Introduction#

This document will describe the WHP-Exchange formats used by the CCHDO for CTD and bottle. The WHP-exchange formats provide simplified exchange and improved readability of hydrographic data. WHP-exchange data files carry the essential information from CTD and water sample profiles. WHP-exchange is a rigorously-described comma-delimited (csv) format designed to ease data exchange and simplify data import.

Overview#

The WHP-exchange bottle and CTD data formats include these features:

UTF-8 Encoded
Spreadsheet-like
Comma-delimited values (csv)
No special meaning to blank/empty spaces
Station information in every line in the file (bottle) or in the top lines in each file (CTD)
Only one missing data value defined for all parameters
Positions in decimal degrees
Dates in ISO 8601 YYYYMMDD format

File Types and Names#

There are three types of WHP-exchange format files, each with a unique 8-character suffix:

Data Type	Filename Suffix	Description
CTD data	_ct1.csv	One CTD profile in WHP-exchange format
CTD data	_ct1.zip	Zip archive containing one or more _ct1.csv WHP-exchange CTD files
Bottle data	_hy1.csv	Data from one or more bottle profiles in WHP-exchange format

Requirement Levels#

The key words “MUST”, “MUST NOT”, “REQUIRED”, “SHALL”, “SHALL NOT”, “SHOULD”, “SHOULD NOT”, “RECOMMENDED”, “MAY”, and “OPTIONAL” in this document are to be interpreted as described in RFC 2119.

About Text Encodings and UTF-8#

Text on Computers#

As strange as it may seem, there is no such thing in computing as ‘plain text’. Computers only understand binary, on or off, commonly represented by zeros and ones. For a series of zeros and ones to have meaning to humans, there needs to be an agreed upon standard for what any specific set of binary data represents. As an example, in 8-bit ASCII (ANSI X3.4-1986) the capital letter A is represented by the binary 01000001 (hex 41). 7-bit ASCII is limited to representing 127 characters, which is fine for most English speaking countries.

As the use of computers spread to non english speaking countries, it became necessary to extend the encodings to support other characters needed. However, most systems still only supported 8-bit bytes, with a maximum of 255 different characters it could represent. With more characters needing to be represented than space available, a proliferation of incompatible encoding standards occurred. There are at least 15 parts of ISO 8859, 6 JIS standards for Japanese, 3 for Chinese, 9 encodings specific to the Windows operating system, and 16 DOS code pages. Unicode was created to provide a unified way of representing all the characters which occur in most writing systems, including those of dead languages.
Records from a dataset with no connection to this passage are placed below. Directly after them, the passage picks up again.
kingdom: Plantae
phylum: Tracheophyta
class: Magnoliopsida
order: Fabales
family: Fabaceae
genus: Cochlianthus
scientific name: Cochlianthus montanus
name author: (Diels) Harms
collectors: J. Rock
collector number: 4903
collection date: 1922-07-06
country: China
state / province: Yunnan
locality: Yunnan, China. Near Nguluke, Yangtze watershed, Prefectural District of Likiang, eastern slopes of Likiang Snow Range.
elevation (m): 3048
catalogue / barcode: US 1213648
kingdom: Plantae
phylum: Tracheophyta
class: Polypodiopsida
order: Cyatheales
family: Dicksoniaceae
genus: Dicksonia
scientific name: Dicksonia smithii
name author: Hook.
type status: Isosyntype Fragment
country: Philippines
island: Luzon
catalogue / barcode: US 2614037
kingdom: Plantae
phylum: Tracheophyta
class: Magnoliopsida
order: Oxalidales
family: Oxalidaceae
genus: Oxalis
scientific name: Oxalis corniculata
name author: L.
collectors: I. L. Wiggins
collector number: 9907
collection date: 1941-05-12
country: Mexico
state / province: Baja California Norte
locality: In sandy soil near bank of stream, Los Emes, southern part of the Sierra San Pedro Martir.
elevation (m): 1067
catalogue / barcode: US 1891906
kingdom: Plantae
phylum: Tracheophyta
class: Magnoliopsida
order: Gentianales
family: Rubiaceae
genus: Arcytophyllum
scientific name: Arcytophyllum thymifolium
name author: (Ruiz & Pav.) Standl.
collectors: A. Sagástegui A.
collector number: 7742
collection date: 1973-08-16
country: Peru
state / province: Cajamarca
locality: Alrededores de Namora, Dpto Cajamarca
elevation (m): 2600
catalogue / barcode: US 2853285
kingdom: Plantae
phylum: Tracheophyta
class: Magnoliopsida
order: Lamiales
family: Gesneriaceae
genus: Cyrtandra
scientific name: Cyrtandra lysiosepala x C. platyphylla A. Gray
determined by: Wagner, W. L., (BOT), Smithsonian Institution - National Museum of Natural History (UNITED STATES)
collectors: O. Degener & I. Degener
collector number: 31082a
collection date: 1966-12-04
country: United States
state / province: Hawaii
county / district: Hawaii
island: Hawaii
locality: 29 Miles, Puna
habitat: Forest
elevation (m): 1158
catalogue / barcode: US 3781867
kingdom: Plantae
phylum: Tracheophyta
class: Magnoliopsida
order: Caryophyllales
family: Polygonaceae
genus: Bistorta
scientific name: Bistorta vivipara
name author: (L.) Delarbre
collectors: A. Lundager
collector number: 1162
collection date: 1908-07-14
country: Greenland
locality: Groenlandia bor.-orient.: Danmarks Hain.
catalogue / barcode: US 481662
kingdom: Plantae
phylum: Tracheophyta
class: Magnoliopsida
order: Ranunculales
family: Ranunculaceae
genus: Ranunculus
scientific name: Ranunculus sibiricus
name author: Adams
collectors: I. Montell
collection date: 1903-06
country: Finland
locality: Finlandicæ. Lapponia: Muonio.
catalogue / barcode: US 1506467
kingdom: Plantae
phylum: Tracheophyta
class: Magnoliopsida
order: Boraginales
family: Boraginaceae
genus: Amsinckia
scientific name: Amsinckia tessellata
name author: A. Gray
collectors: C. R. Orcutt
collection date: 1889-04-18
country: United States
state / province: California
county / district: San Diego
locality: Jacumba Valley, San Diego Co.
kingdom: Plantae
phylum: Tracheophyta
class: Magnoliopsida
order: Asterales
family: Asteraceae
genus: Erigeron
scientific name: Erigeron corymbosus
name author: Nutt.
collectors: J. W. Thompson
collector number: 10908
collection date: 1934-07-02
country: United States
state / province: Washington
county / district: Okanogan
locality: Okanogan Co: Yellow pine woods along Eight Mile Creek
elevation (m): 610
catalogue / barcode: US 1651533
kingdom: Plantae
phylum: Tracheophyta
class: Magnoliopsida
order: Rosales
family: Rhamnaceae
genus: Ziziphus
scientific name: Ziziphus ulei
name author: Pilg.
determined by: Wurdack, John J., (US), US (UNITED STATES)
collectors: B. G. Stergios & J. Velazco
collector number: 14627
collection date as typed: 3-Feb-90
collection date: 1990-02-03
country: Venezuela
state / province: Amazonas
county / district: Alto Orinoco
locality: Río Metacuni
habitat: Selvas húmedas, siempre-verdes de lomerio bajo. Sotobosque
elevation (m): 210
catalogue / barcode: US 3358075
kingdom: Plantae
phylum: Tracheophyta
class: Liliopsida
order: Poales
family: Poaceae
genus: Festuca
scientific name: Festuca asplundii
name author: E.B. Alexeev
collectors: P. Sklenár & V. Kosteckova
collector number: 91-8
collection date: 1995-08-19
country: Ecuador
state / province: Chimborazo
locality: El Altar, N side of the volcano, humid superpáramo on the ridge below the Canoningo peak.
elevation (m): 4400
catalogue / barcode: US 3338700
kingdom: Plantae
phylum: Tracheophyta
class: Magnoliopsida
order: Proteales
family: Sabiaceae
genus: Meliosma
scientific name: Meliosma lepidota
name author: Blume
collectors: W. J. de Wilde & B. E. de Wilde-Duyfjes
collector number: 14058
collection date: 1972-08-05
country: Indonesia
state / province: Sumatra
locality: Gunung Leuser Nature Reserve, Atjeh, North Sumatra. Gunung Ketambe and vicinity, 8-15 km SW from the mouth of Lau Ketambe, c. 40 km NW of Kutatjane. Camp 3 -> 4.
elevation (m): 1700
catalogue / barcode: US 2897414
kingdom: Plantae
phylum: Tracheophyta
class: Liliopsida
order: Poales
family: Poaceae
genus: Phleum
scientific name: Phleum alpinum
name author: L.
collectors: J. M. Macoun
The unicode standard itself is not an encoding standard, but rather a list characters with a number assigned to each one, these numbers are what are called code points. For example, the capital letter A is the 65th letter in unicode, usually written in the hex 41. In the standard way of writing code points, this would be written as U+0041. You may notice that the unicode point for the capital letter A is the same as in ASCII, this feature was exploited to create the most common text encoding on the internet, UTF-8.

Character encodings were created to represent, in binary, all the code points allowed within unicode. One encoding in particular has become the dominant one for text on the internet [1], UTF-8. UTF-8 is a variable length encoding, meaning a character can take anywhere from 1 to 6 bytes to represent. In UTF-8 the first 127 characters of unicode are encoded with only byte. Since the first 127 code points in unicode are exactly the same as ASCII, the UTF-8 representation of any unicode character less than 128 is ASCII. This allows forward compatibility of ASCII with UTF-8, and if containing only code points below 128, a UTF-8 file to be backwards compatible with ASCII.

Unicode Representation in this Document#

Character in this document will be defined as unicode points in the format U+#### where the # symbols are hexadecimal numbers. Since exchange files are defined to be UTF-8 encoded, this unambiguously specifies the exact bits which must occur in a file.

Versioning#

The format spec follows semantic versioning x.y.z where:

x is the major version number, incrementing this number would be due to breaking changes to the exchange format spec, we do not expect this to happen ever.
y is the minor version number and would indicate “non-breaking” changes to the specification, examples of non-breaking changes could include clarifications, the addition of new synthesized parameters (like _FLAG_W).
z is the release number and would be incremented for things such as grammar changes, spelling corrections, and updating the parameters list, the parameters list is versioned independently.

The components of the numbers are incremented independently, e.g. the version after 1.0.9 would be 1.0.10.